-- Provided material follows --
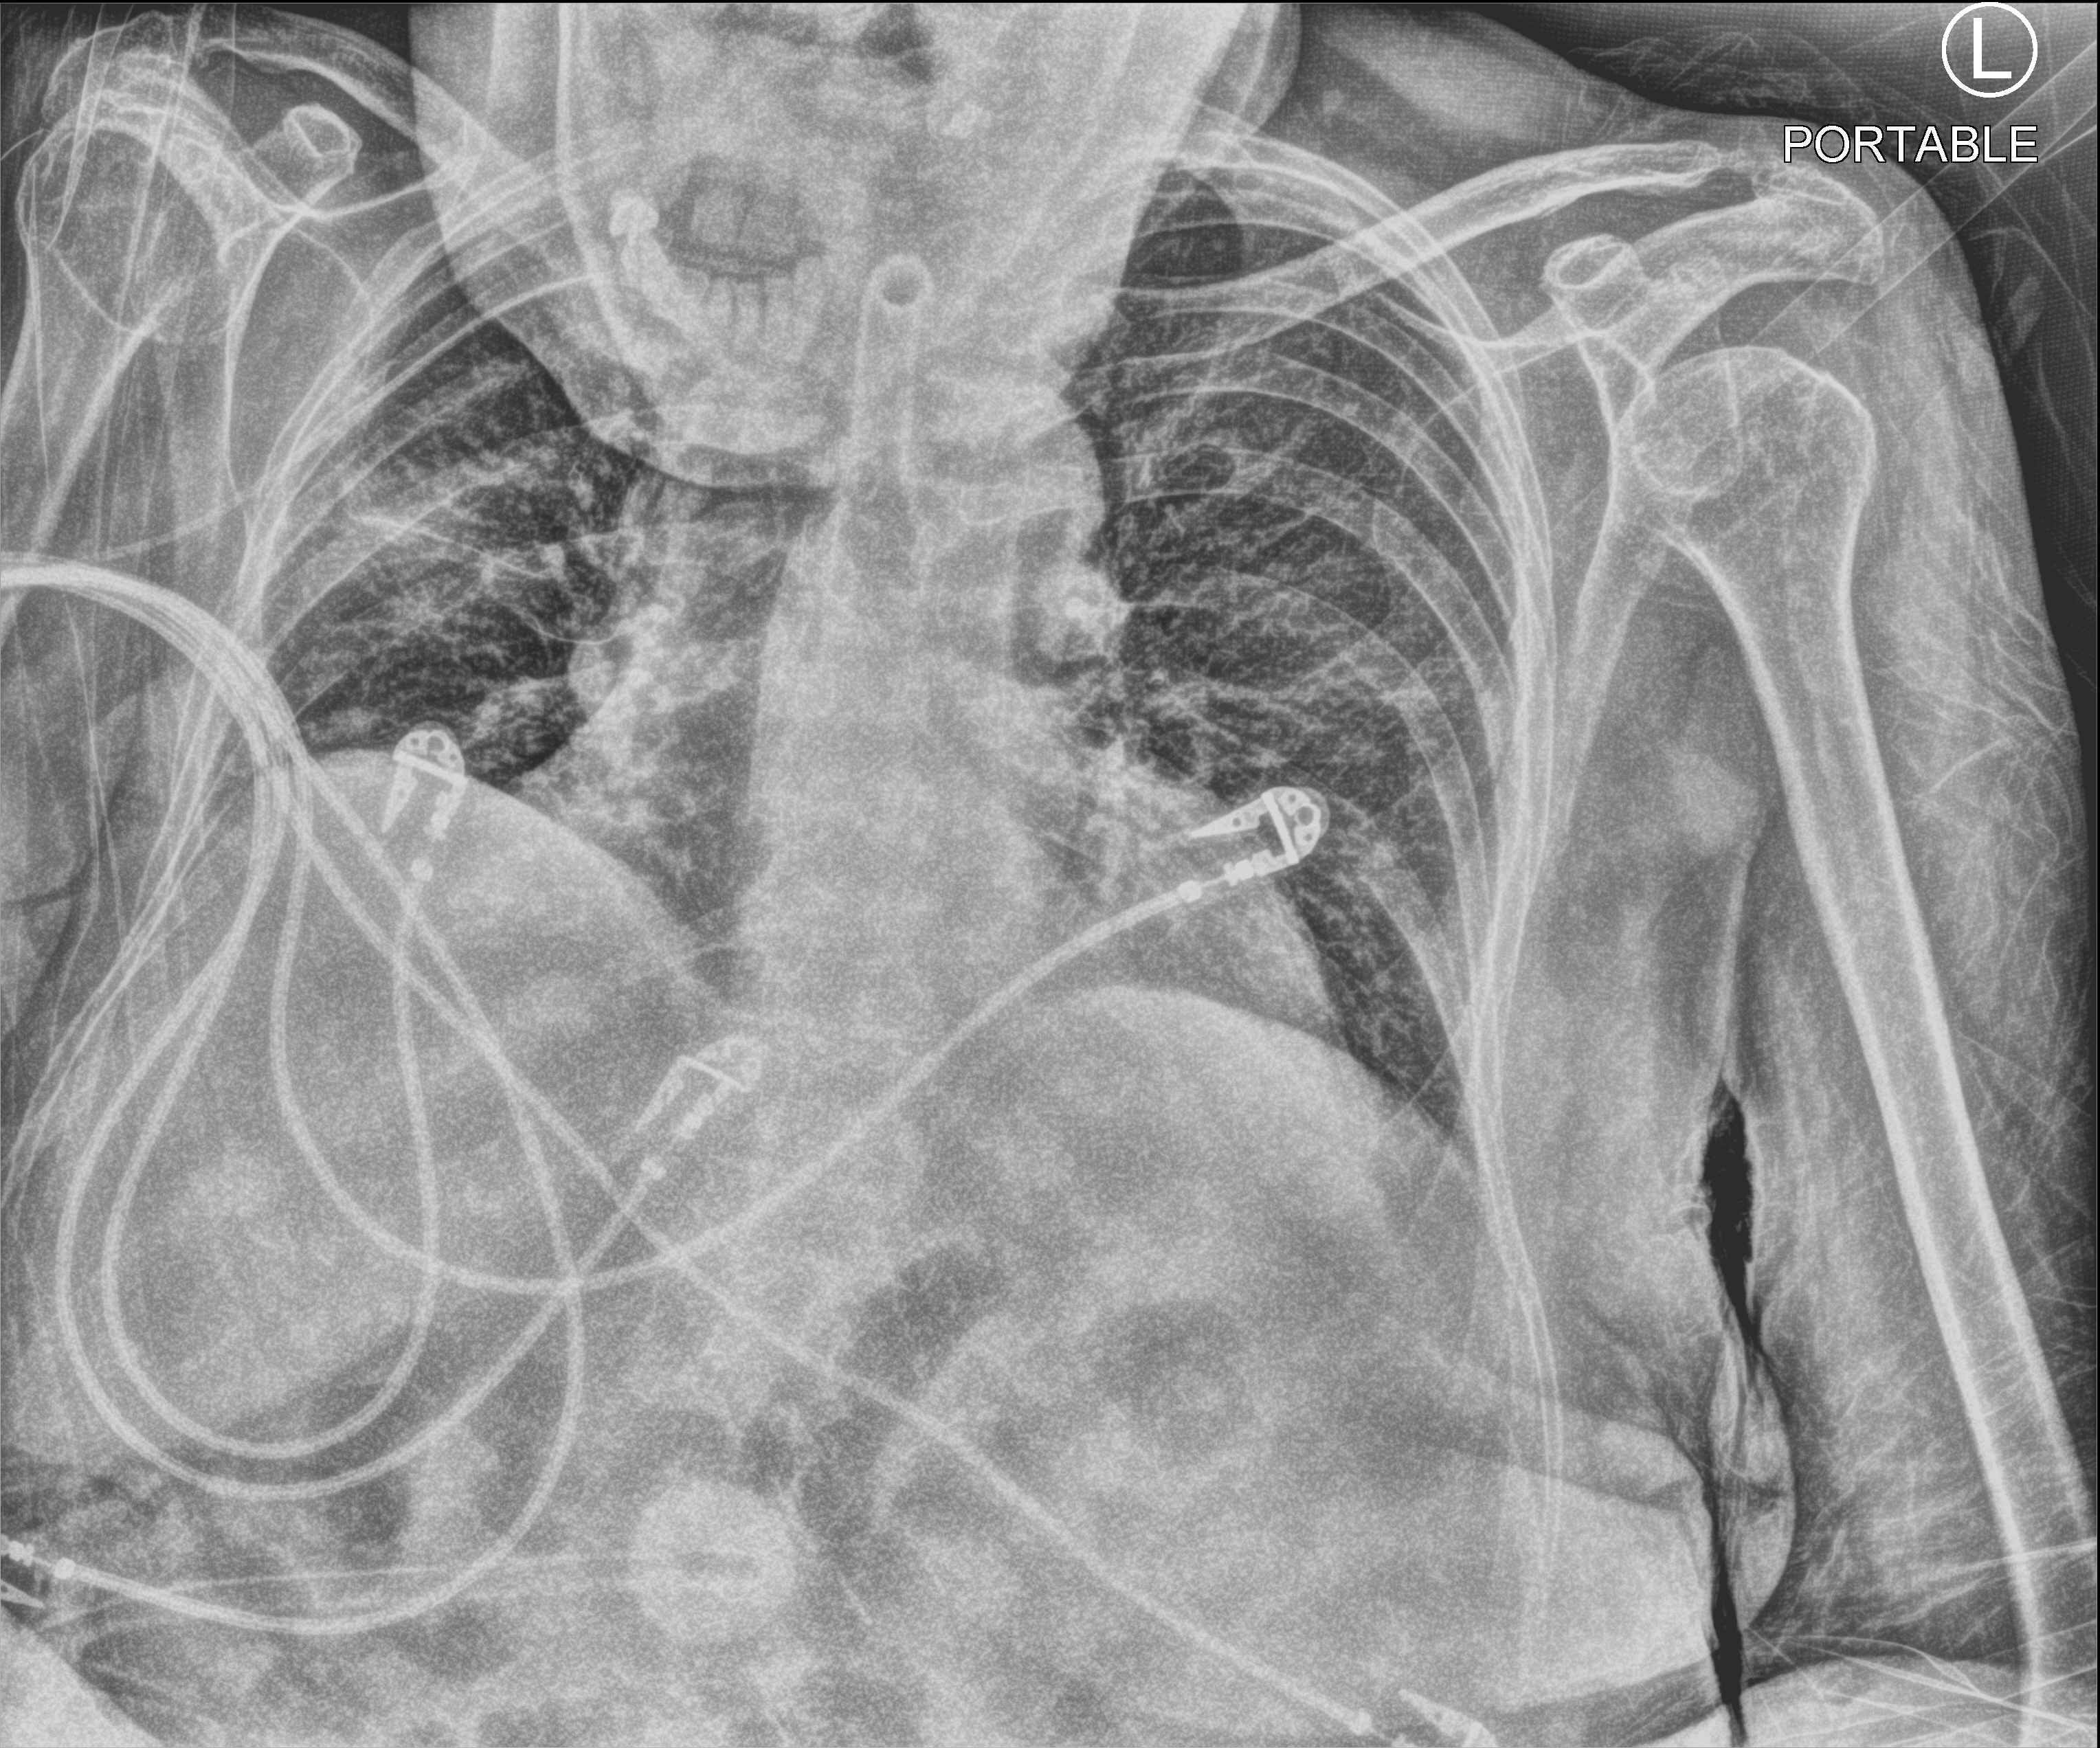
Chest X-ray (portable); anteroposterior (AP) projection. Female patient hospitalised with COVID-19, age 75–90 years.
Admission-level facts for this patient (not findings on this image; timing relative to this image not recorded):
- mechanically ventilated during this hospital stay: yes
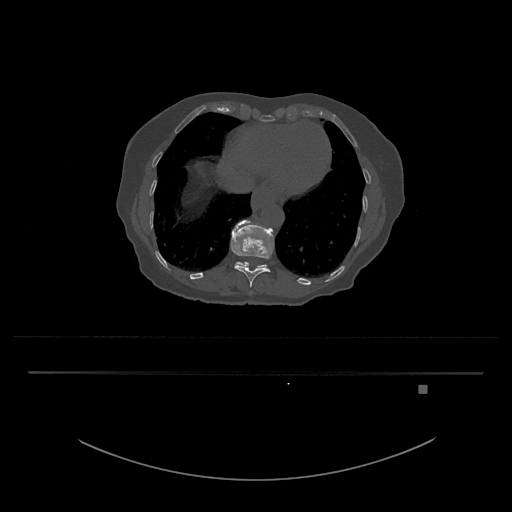
CT including the spine, one axial slice. Position 654 of 797 along the scan axis. Reconstruction kernel Br40s/3. Bone window (W 1800 / L 400 HU). 0.5 mm slice thickness. 512 × 512 image matrix. Female patient, age 57 years. Case-level facts recorded for this patient, not image findings: primary cancer: cervical.
Annotated regions visible in this slice (semi-automatic segmentation, software-assisted and operator-edited):
- T11 vertebra: bounding box [x1, y1, x2, y2] px = [230, 219, 274, 288]
- T12 vertebra: [235, 261, 267, 268]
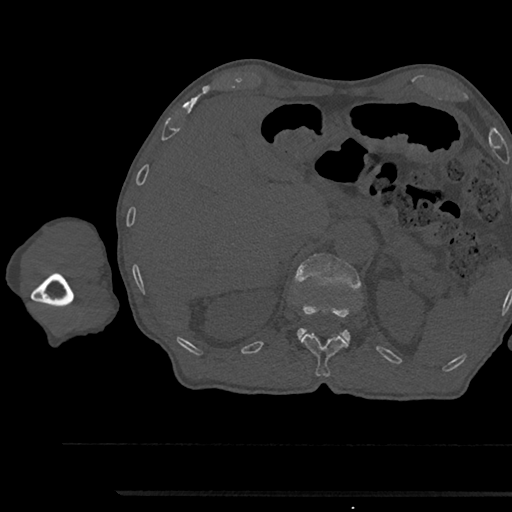
CT including the spine, one axial slice; position 684 of 797 along the scan axis; reconstruction kernel Br40s/3; 120 kVp; bone window (W 1800 / L 400 HU); 0.5 mm slice thickness; 512 × 512 image matrix, field of view 367 × 367 mm. Male patient, age 79 years. From the clinical record (not read from this slice): primary cancer: prostate.
Annotated regions visible in this slice (semi-automatically segmented with operator editing):
- L1 vertebra: bounding box (x1, y1, x2, y2) in pixels: (294, 254, 361, 342)
- T12 vertebra: (301, 333, 349, 377)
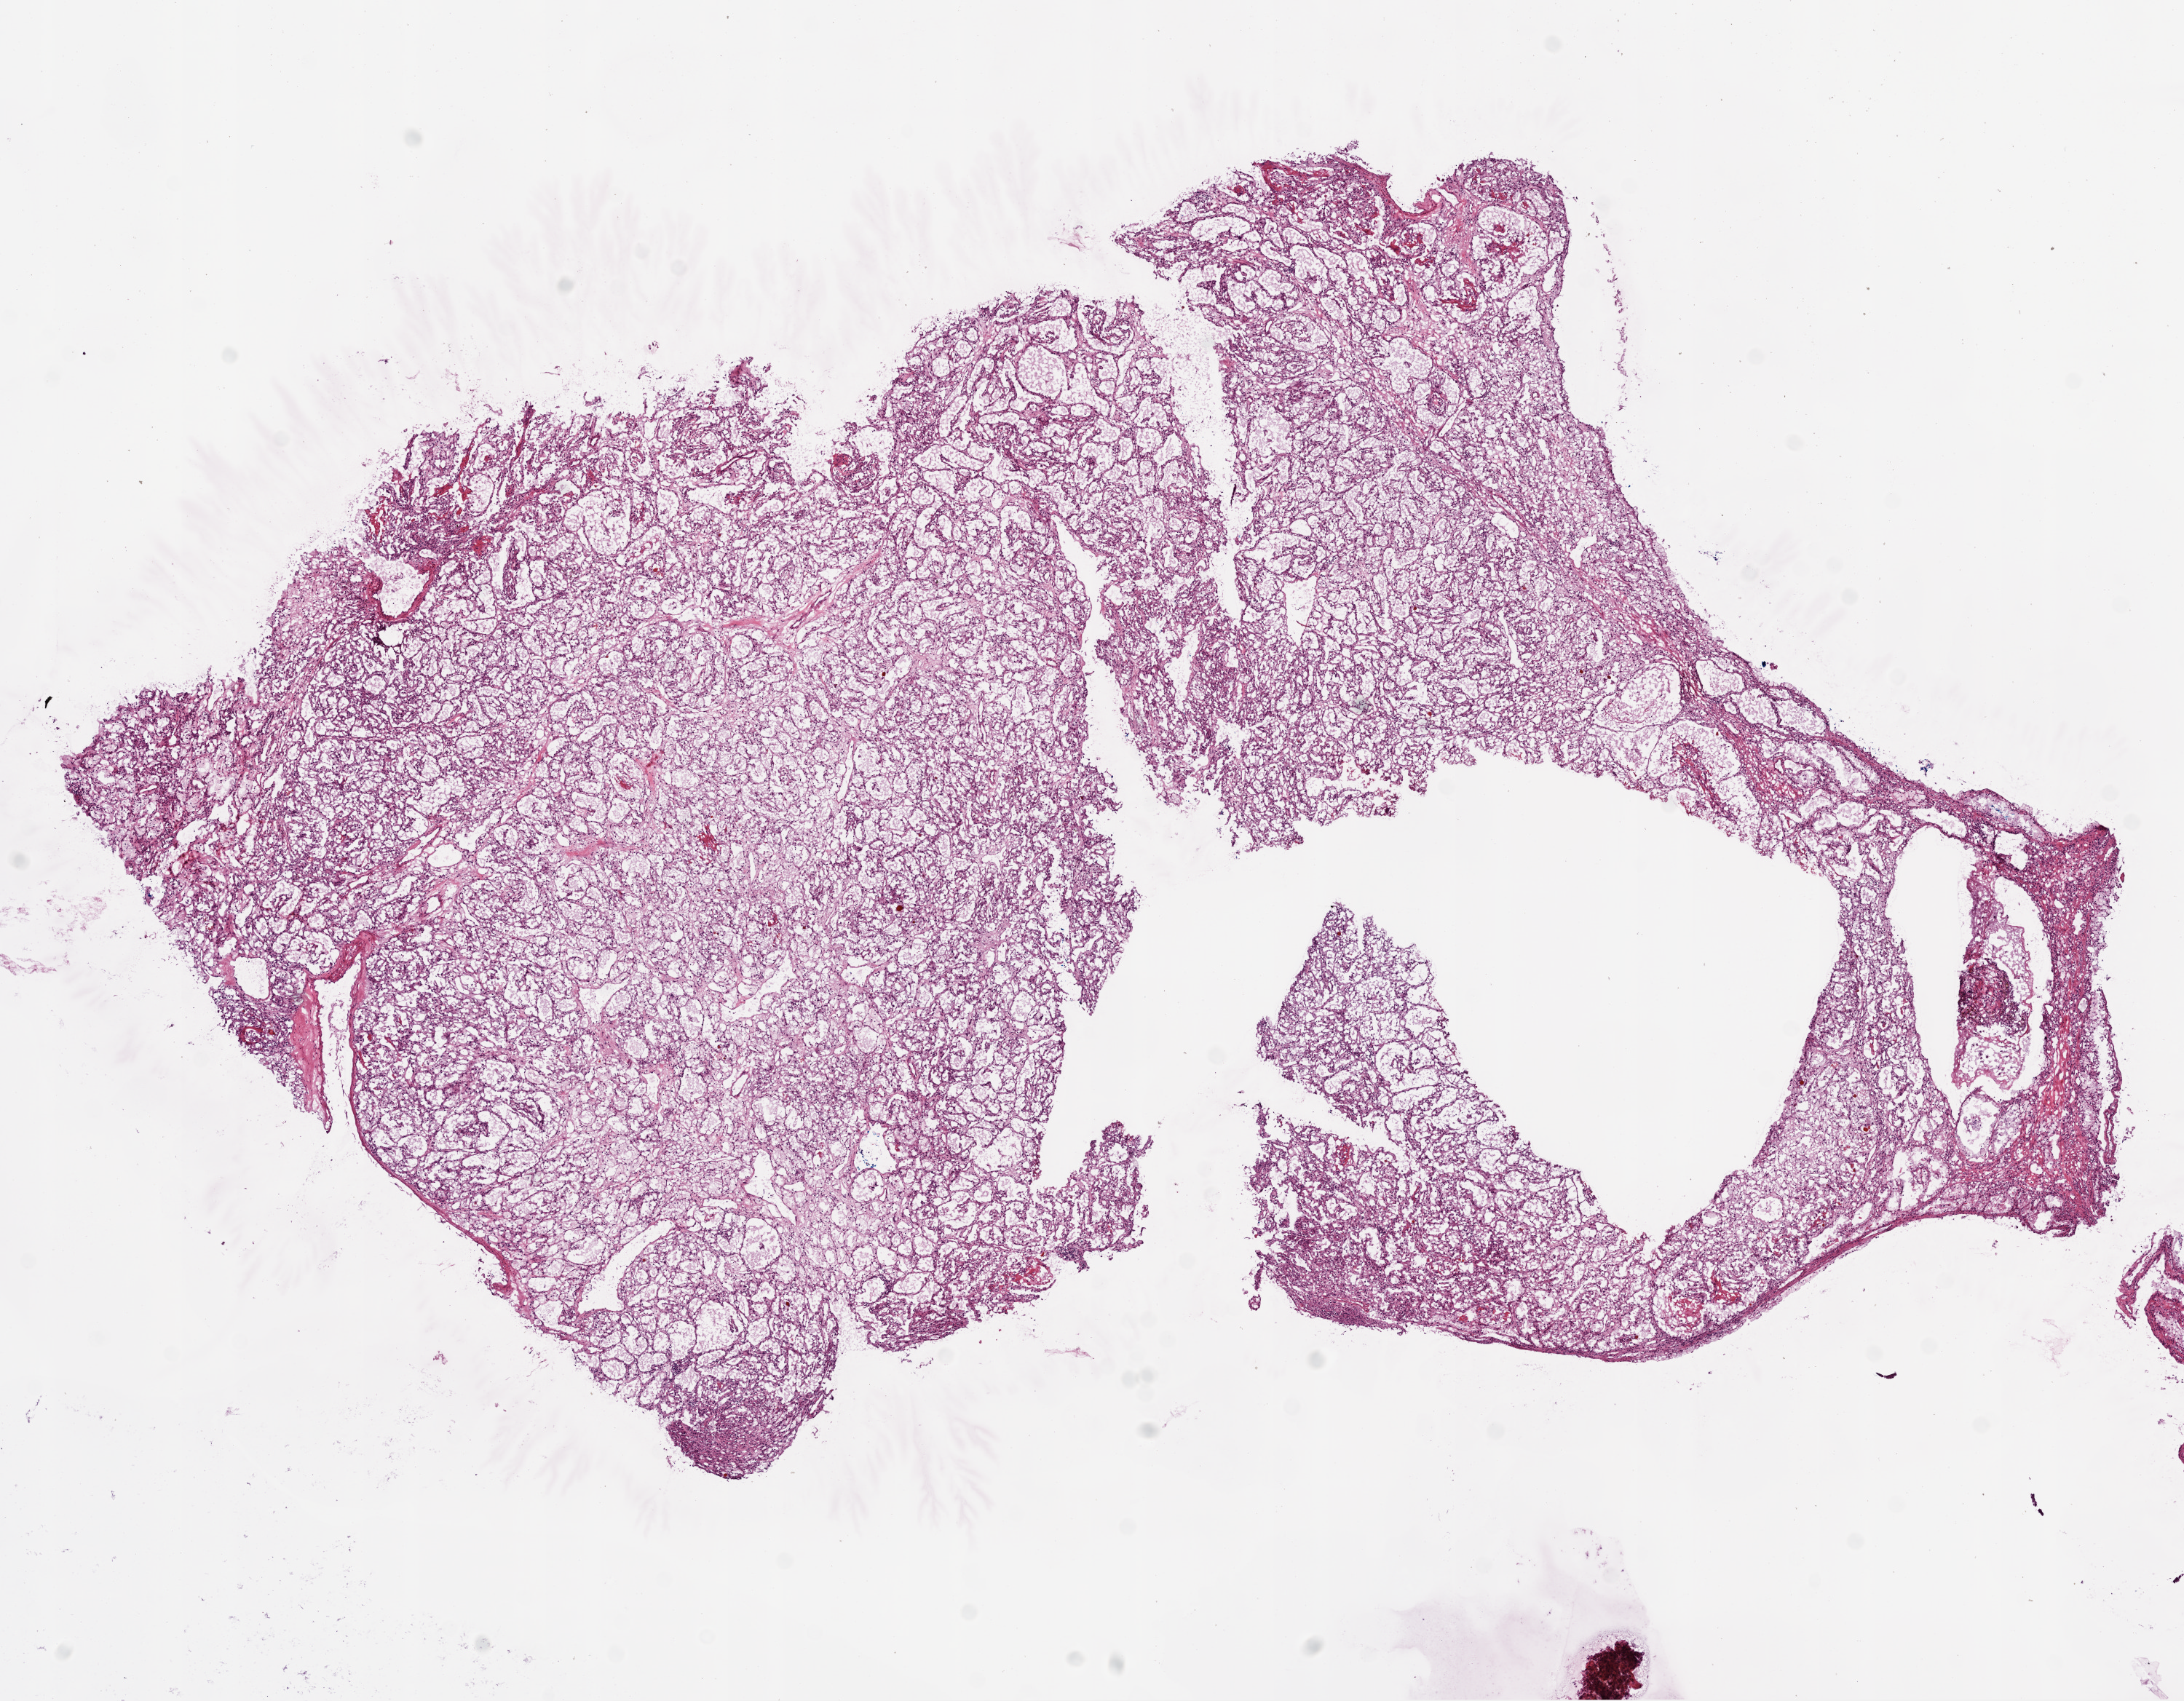
Whole-slide histology image, H&E-stained — a low-resolution overview of the entire scanned area, about 12.0 x 9.4 mm (slide scanned at 20x). Frozen section. Kidney, primary tumour sample. Patient: female, age at initial diagnosis 55 years. Histologic grade: G2 (moderately differentiated). Composition of this section per pathologist review: tumour cells 94%, tumour nuclei 95%, normal cells 0%, stromal cells 5%, necrosis 1%.
• AJCC pathologic stage: I
• diagnosis: Clear cell adenocarcinoma, NOS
-- Provided material concluded --
▸ **Action item**
Each line of the listing above that contains the word "this" is to be copied.

▸ **Written solution**
Admission-level facts for this patient (not findings on this image; timing relative to this image not recorded):
- mechanically ventilated during this hospital stay: yes
CT including the spine, one axial slice. Position 654 of 797 along the scan axis. Reconstruction kernel Br40s/3. Bone window (W 1800 / L 400 HU). 0.5 mm slice thickness. 512 × 512 image matrix. Female patient, age 57 years. Case-level facts recorded for this patient, not image findings: primary cancer: cervical.
Annotated regions visible in this slice (semi-automatic segmentation, software-assisted and operator-edited):
CT including the spine, one axial slice; position 684 of 797 along the scan axis; reconstruction kernel Br40s/3; 120 kVp; bone window (W 1800 / L 400 HU); 0.5 mm slice thickness; 512 × 512 image matrix, field of view 367 × 367 mm. Male patient, age 79 years. From the clinical record (not read from this slice): primary cancer: prostate.
Annotated regions visible in this slice (semi-automatically segmented with operator editing):
Whole-slide histology image, H&E-stained — a low-resolution overview of the entire scanned area, about 12.0 x 9.4 mm (slide scanned at 20x). Frozen section. Kidney, primary tumour sample. Patient: female, age at initial diagnosis 55 years. Histologic grade: G2 (moderately differentiated). Composition of this section per pathologist review: tumour cells 94%, tumour nuclei 95%, normal cells 0%, stromal cells 5%, necrosis 1%.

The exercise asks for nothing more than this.